La parola zar divenne ufficiale, ma era un titolo di secondo livello rispetto a quella che poteva essere un’investitura mistica. Nel 1649 il Codice del Consiglio associa la personalità dello zar con quella dello Stato. Per questo fino a oggi l’approccio propriamente statale prevale su quello nazionale.

FATTORE GEOGRAFICO

Molte etnie furono eliminate da fattori geografici e da popolazioni viciniori violente per questo si seguì un modello economico intensivo, mentre gli spazi illimitati e a bassa densità di popolazione plasmarono un modello governativo ed economico completamente diverso da ognuno di quelli esistenti. La naturale forza della varietà di clima ha contribuito ulteriormente: dove ci sono diversità di clima, anzi climi totalmente diversi, ci sono diversità di tipologie di esseri umani e oltremodo adattabili. Di conseguenza dal nord al sud della Russia si è sviluppato un alto senso di divisione e antagonismo e la gestione in queste condizioni di diversità tipicamente umane ha richiesto un alto livello di abilità statale. Mentre la naturale tendenza all’omogeneità e all’uniformità si è sviluppata tra le zone ovest ed est della Russia stessa: un’immensità di territori.

LA RUSSIA OGGI

Tutto quanto detto ci porta a poter descrivere il tipico individuo russo, in un Paese multietnico, multireligioso, come una persona con un basso livello di individualismo e con una forte distanza nel riconoscere un’autorità, ma capace di un’immensa e subìta inclinazione alla mobilità; tollerante e imitativo di altre culture.
Il moderno regime politico russo, che può essere descritto come democratico, con linee di oligarchia autocratica e con stabili elementi di corporativismo politico ,è la conseguenza dei molti fattori prima descritti. Una funzione metapolitica del destino della Russia come la “terza Roma” si affaccia sul mondo.

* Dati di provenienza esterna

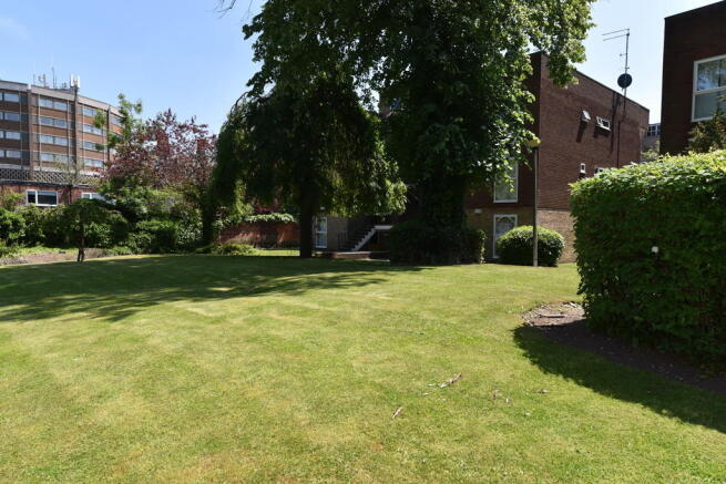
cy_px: 242
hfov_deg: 73.7
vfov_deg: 53.2
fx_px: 484
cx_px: 363
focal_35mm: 24
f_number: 10
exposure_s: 1/200
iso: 200
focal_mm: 24
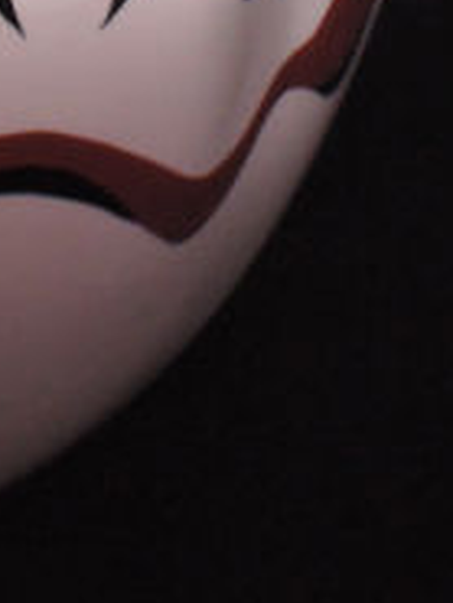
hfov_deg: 3.3
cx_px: -274
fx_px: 7913
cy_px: -649
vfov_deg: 4.3
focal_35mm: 454
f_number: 7.3
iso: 800
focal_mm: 22.4
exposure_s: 1/25
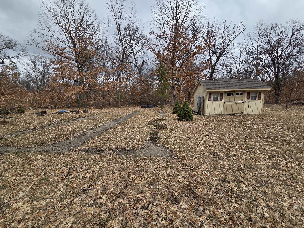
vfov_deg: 89.9
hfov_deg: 106.2
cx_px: 152
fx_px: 114
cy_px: 114
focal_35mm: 13
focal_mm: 2.2
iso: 50
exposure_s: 1/2000
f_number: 2.2
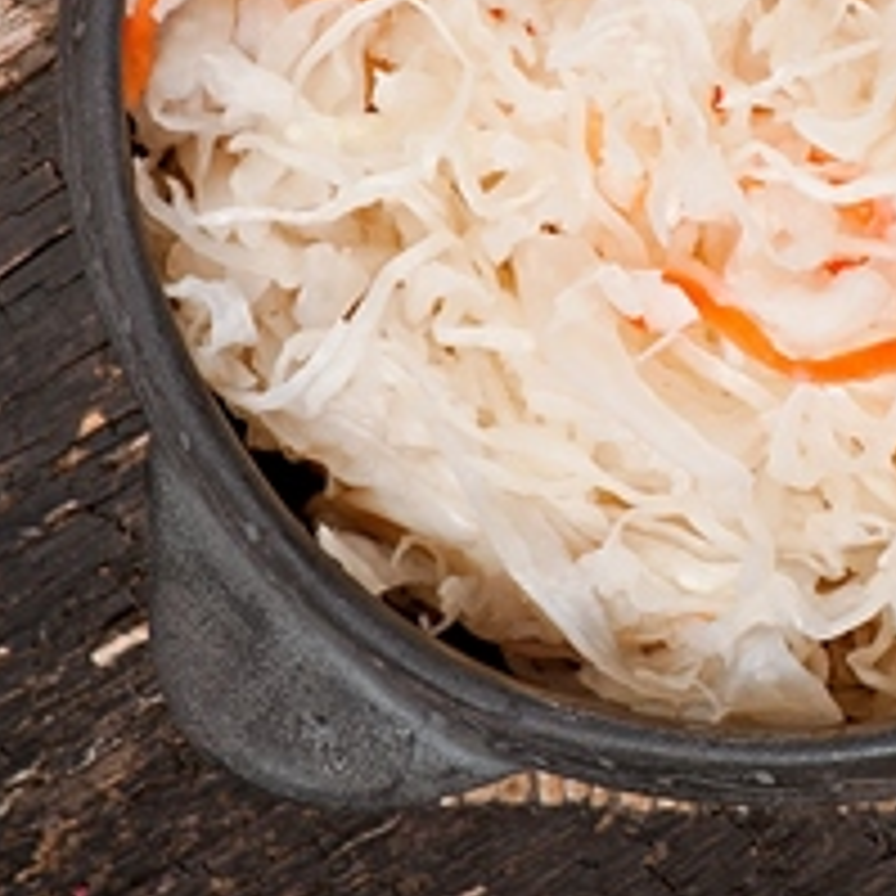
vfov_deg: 4.3
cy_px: 36
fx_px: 11869
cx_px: 1153
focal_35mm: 405
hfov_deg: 4.3
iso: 100
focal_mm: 105
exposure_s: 1/200
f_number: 13
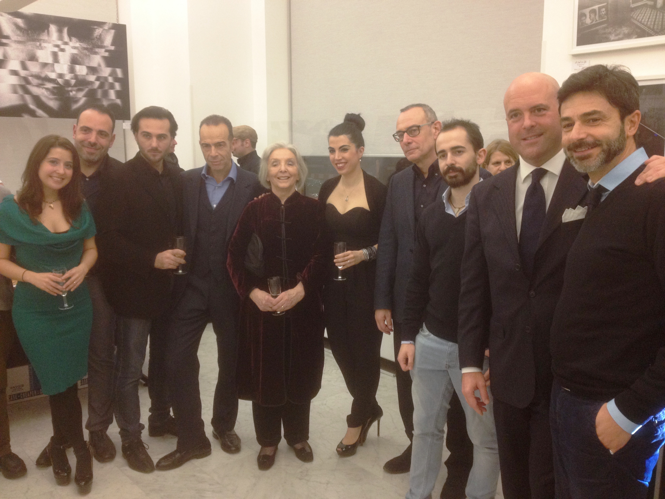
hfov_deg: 52.6
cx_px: 332
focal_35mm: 35
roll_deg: +0.7
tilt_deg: -7.4
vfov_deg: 40.7
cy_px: 250
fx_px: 672
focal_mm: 4.28
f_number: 2.4
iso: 125
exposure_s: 1/20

C’è una bella storia russa da menzionare, quella della “rana bollente”: se una rana è messa improvvisamente in acqua bollente, salterà fuori, ma se è messa in acqua fredda, portata poi lentamente a un punto d’ebollizione, la rana non percepirà il pericolo e sarà cucinata a morte. Il tempo di quando per la carica di zar fu scelto il più nobile tra i nobili e l’uomo più virtuoso tra i virtuosi (prima dei Romanov fu scelto dal consiglio dei boiardi) è passato.

Putin è un nazionalista e uno che ha tentato di modernizzare il Paese, ma per far questo non rinuncia in nessun modo all’autorità russa. Anzi rinuncia senza dubbio alla modernizzazione.
La democrazia, come concetto esteso, non corrisponde proprio ai valori della popolazione russa perché lo zar era il governatore di Dio sulla terra. E oggi lo zar non c’è più.